Exactly the lines from the one containing "7 évaluations)" through the end of the records must be reproduced; leave out all pictures.

══ Material for this task

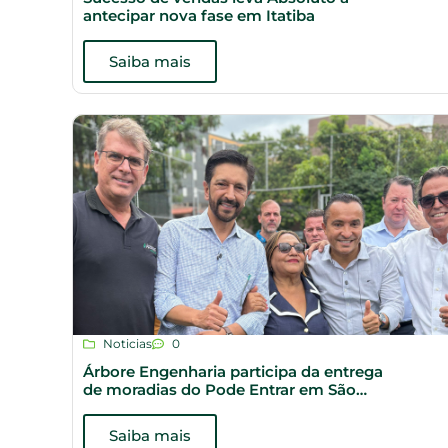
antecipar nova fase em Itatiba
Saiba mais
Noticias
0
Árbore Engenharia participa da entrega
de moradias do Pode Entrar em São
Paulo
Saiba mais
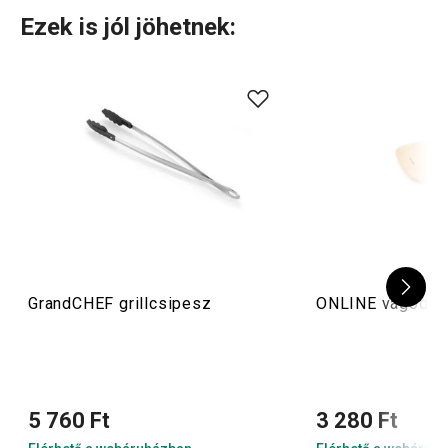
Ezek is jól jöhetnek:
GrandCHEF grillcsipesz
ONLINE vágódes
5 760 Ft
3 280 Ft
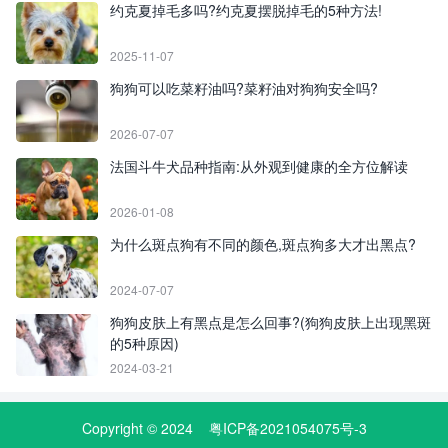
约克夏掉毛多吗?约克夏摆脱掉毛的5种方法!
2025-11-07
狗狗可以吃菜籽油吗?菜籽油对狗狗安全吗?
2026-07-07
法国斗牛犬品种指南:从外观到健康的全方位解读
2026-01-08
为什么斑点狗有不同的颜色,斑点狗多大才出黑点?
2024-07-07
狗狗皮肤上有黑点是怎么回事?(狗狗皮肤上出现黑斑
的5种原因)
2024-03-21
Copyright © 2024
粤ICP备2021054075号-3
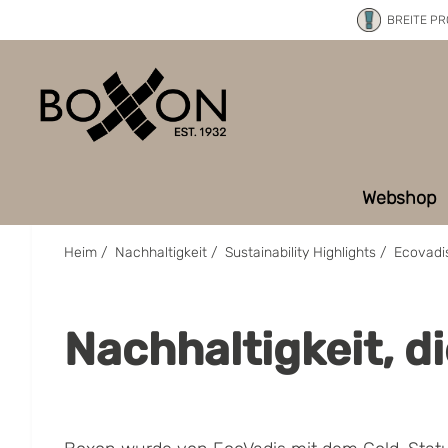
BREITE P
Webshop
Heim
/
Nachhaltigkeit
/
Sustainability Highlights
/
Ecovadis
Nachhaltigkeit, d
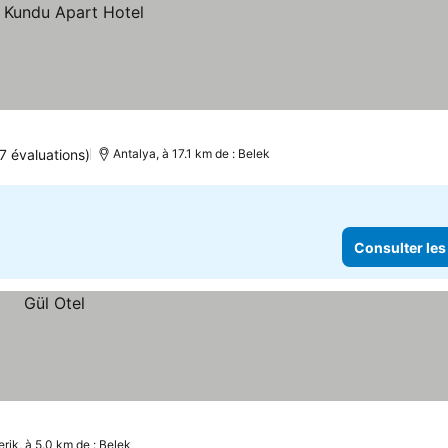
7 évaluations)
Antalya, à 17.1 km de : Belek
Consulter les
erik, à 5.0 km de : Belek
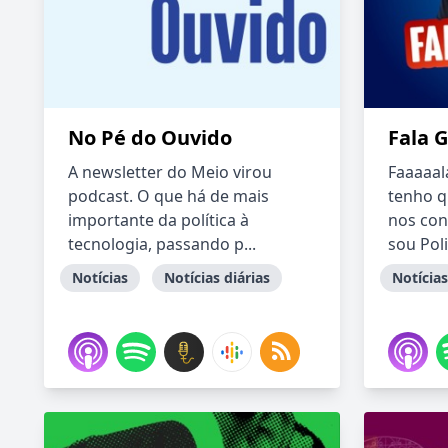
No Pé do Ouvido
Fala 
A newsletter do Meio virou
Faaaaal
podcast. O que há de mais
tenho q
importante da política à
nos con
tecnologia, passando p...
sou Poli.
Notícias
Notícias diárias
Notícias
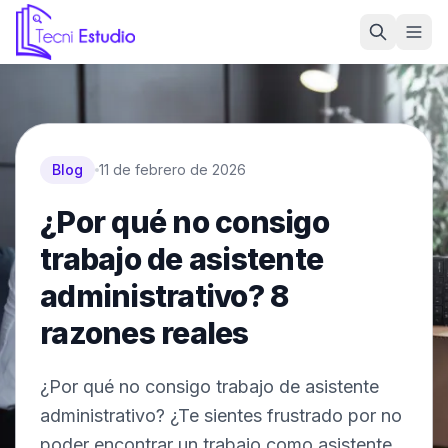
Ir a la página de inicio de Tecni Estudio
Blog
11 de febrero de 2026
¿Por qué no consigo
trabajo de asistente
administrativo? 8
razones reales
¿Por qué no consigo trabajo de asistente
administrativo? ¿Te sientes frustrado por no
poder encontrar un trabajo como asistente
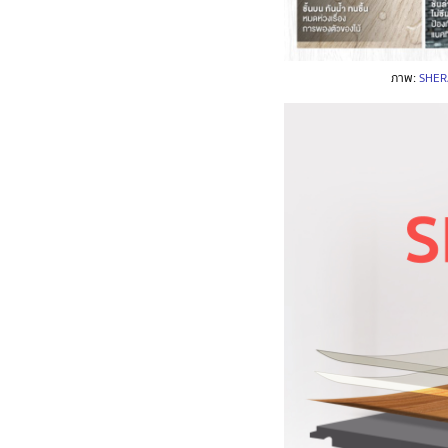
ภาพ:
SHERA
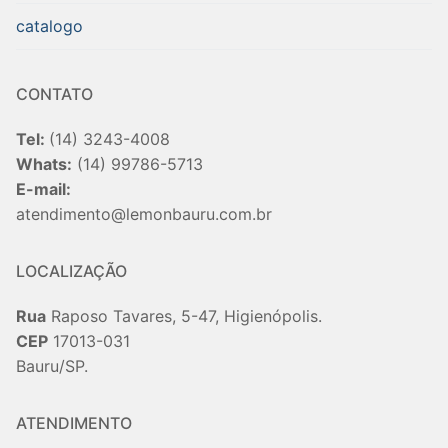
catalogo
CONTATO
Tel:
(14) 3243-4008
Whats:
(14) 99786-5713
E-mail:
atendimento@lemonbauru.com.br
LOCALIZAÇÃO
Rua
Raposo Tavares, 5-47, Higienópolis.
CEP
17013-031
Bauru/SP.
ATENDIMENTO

════

The answer
7 évaluations)
Antalya, à 17.1 km de : Belek
Consulter les
erik, à 5.0 km de : Belek
No Pé do Ouvido
Fala 
A newsletter do Meio virou
Faaaaal
podcast. O que há de mais
tenho q
importante da política à
nos con
tecnologia, passando p...
sou Poli.
Notícias
Notícias diárias
Notícias
Ir a la página de inicio de Tecni Estudio
Blog
11 de febrero de 2026
¿Por qué no consigo
trabajo de asistente
administrativo? 8
razones reales
¿Por qué no consigo trabajo de asistente
administrativo? ¿Te sientes frustrado por no
poder encontrar un trabajo como asistente
ภาพ:
SHERA
catalogo
CONTATO
Tel:
(14) 3243-4008
Whats:
(14) 99786-5713
E-mail:
atendimento@lemonbauru.com.br
LOCALIZAÇÃO
Rua
Raposo Tavares, 5-47, Higienópolis.
CEP
17013-031
Bauru/SP.
ATENDIMENTO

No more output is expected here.